Poached chicken breasts with dill sauce *btm
4 Servings
Ingredients
Quantity | Ingredient | |
---|---|---|
4 | xes | Skinned chicken |
1 | teaspoon | Paprika |
½ | teaspoon | Seasoned salt |
½ | teaspoon | Pepper |
2 | tablespoons | Oleo or butter |
¼ | teaspoon | Salt |
½ | teaspoon | Dijon mustard |
1 | cup | Shredded cheese* |
4 | teaspoons | Flour |
⅛ | teaspoon | Pepper |
1 | cup | Milk |
1 | teaspoon | Dill weed |
*AMERICAN or CHEDDAR CHEESE. |
Directions
POACHED CHICKEN
DILL SAUCE
To poach chicken---Place 4 chicken breasts( if you leave the skin on) skin side up, in 12x8" microwave-safe baking dish, placing thickest portions toward outside edge of dish. Lightly sprinkle each with seasoned salt, paprika & pepper. Cover & microwave on HIGH for 12-14 min or until chicken is fork tender & juices run clear, turning halfway thru cooking. DILL SAUCE---Place oleo in 4-cup microwave-safe measuring cup.

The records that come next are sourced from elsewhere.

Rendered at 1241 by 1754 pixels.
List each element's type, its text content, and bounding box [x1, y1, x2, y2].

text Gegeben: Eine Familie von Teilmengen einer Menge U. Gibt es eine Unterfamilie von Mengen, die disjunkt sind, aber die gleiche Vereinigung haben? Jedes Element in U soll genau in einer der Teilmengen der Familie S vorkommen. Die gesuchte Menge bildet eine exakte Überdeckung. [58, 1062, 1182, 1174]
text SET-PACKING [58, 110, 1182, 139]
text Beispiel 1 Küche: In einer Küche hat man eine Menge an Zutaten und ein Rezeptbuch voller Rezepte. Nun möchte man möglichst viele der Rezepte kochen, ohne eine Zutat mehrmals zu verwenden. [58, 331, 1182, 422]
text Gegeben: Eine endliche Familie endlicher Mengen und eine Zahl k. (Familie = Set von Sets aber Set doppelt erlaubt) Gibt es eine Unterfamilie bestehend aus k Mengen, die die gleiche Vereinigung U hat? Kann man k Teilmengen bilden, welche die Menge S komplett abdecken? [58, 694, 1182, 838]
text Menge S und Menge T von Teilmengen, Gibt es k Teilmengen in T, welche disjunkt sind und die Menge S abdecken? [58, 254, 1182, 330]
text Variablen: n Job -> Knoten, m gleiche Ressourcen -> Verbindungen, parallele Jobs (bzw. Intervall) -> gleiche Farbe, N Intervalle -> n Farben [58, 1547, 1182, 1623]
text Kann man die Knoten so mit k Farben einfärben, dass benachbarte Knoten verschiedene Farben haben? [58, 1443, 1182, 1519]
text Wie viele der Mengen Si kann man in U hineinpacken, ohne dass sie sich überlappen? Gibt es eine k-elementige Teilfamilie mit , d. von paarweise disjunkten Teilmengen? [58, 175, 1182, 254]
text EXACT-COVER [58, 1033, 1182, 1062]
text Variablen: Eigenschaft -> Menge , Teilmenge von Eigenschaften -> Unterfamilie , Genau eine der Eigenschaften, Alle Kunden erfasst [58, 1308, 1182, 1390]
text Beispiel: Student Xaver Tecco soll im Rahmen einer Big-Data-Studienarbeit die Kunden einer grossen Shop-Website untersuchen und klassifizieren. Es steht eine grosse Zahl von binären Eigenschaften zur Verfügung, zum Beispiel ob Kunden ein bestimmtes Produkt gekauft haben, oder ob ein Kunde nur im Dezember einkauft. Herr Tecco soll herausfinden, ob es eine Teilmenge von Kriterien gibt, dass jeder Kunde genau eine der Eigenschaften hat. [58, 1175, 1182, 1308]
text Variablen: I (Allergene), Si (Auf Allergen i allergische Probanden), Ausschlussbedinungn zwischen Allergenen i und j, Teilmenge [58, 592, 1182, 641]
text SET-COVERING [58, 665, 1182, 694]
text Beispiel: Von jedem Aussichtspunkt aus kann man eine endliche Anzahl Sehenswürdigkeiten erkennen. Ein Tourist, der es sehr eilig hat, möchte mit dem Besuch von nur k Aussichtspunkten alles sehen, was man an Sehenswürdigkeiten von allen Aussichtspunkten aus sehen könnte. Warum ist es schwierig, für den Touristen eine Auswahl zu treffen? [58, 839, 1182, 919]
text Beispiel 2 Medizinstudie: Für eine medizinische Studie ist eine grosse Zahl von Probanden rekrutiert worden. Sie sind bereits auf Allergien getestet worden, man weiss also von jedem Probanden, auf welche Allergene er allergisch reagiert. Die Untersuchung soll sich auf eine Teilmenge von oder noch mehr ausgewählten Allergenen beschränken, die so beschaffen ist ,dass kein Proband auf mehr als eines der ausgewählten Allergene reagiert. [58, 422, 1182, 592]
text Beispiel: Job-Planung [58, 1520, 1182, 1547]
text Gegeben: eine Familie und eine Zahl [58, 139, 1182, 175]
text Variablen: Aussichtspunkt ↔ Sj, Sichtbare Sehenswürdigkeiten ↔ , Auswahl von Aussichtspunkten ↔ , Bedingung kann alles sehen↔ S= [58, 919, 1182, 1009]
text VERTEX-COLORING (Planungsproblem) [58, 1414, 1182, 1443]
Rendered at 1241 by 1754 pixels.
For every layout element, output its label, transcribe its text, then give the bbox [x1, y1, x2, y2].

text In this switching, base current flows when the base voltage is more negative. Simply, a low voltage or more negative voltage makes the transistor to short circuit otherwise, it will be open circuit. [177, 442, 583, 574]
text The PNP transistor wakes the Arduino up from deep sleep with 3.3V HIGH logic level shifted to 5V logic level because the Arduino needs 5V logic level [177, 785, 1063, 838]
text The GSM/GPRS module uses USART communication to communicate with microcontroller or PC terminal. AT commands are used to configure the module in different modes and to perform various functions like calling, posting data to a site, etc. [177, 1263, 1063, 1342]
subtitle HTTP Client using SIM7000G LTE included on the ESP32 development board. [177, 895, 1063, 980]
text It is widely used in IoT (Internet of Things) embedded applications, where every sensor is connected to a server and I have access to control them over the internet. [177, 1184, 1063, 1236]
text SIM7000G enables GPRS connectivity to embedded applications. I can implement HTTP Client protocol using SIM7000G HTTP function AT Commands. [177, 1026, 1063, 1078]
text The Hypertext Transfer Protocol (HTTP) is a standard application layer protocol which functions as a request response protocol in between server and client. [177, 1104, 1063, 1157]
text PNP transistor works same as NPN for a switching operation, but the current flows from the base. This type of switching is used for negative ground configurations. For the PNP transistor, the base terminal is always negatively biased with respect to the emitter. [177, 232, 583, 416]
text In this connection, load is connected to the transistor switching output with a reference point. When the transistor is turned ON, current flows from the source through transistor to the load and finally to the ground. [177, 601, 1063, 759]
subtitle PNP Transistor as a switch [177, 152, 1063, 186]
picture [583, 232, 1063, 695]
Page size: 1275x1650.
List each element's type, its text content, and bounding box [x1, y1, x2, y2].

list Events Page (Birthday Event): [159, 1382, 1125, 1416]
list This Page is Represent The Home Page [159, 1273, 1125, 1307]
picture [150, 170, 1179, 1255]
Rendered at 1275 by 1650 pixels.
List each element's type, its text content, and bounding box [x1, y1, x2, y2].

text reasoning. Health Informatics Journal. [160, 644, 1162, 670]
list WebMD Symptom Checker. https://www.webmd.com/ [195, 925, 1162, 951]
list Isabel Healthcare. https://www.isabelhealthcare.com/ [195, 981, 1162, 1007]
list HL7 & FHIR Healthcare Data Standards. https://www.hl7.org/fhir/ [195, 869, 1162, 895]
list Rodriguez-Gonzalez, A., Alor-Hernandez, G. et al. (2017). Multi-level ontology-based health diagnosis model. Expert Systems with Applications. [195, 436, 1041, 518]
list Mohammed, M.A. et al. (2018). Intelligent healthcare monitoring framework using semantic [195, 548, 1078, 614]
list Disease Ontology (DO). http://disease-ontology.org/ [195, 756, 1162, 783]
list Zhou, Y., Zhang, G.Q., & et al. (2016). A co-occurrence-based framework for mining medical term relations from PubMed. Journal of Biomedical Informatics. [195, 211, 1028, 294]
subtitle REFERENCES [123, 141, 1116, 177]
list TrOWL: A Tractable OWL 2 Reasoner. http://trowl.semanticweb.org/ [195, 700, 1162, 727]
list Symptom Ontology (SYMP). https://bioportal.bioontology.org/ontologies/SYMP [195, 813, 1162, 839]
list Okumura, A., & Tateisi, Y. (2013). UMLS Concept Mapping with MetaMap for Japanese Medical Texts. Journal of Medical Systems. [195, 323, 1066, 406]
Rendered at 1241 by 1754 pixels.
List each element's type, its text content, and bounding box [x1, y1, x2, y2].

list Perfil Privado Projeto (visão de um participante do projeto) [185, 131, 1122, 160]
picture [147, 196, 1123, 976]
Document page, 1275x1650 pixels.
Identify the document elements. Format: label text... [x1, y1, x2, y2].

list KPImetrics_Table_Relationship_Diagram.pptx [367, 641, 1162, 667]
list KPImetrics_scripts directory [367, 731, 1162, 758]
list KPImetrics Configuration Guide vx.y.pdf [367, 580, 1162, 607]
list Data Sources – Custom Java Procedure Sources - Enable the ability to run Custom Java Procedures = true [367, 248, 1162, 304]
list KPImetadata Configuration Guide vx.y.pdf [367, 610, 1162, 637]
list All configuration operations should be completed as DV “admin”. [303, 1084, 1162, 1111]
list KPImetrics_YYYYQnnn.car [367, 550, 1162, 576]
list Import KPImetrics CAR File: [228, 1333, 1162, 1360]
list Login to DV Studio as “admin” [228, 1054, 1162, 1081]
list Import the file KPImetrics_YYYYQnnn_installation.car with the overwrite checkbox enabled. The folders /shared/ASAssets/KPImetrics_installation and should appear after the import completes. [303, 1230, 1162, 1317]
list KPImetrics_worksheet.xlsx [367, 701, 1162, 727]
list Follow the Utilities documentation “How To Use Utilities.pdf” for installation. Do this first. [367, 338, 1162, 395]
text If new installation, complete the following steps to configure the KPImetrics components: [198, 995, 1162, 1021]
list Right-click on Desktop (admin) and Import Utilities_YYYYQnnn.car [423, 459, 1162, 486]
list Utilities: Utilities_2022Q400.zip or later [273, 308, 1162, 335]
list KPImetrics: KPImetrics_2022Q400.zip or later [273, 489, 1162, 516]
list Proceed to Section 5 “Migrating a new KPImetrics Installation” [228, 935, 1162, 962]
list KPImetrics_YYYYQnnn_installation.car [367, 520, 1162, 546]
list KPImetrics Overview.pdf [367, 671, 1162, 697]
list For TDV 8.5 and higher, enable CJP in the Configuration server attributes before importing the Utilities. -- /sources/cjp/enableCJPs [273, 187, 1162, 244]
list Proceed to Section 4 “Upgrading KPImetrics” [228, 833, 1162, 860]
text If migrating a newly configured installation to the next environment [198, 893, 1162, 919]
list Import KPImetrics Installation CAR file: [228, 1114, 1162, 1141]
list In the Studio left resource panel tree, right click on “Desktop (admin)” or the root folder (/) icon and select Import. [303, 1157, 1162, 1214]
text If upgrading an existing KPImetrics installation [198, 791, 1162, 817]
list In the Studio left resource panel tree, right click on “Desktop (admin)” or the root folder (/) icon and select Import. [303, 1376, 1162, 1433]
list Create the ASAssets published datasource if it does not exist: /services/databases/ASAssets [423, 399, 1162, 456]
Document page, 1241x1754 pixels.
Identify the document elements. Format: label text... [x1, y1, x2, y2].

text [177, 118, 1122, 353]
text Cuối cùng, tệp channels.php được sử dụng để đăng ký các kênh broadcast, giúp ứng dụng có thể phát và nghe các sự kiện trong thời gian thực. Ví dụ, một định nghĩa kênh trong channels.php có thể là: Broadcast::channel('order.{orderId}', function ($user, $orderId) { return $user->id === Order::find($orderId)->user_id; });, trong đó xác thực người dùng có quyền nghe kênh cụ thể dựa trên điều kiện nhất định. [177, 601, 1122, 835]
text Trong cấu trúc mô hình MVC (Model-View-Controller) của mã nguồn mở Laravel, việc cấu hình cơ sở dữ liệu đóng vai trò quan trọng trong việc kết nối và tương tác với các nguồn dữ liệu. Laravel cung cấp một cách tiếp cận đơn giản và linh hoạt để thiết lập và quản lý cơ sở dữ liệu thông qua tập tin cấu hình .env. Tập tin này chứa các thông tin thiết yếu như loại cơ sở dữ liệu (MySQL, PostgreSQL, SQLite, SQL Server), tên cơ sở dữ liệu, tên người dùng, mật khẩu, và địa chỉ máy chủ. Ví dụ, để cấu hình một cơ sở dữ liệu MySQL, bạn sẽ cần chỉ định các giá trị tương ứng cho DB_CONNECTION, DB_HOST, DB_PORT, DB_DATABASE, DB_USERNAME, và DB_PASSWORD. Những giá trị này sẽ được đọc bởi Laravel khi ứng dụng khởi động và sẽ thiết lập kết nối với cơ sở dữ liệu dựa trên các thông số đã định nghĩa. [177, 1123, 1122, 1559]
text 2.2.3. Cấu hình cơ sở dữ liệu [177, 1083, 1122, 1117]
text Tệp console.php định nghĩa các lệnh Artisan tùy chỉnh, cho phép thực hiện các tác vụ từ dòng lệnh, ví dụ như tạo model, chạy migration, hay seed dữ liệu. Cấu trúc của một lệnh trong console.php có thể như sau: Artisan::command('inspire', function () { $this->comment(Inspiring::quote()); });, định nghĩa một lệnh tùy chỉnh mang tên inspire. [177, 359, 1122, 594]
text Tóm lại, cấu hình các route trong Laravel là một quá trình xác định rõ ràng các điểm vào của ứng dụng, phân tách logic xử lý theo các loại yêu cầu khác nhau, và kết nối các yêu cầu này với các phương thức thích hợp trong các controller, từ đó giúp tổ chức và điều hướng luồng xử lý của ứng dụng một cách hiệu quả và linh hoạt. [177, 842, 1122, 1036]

Microwave on HIGH for 30-40 seconds, or until melted.
Stir in flour, salt, pepper & mustard until smooth. Using wire whisk, gradually blend in milk. Microwave on HIGH for 3-5 min or until mixture thickens & boils, stirring twice during cooking. Stir in cheese & dill, until cheese melts. Spoon over warm chicken.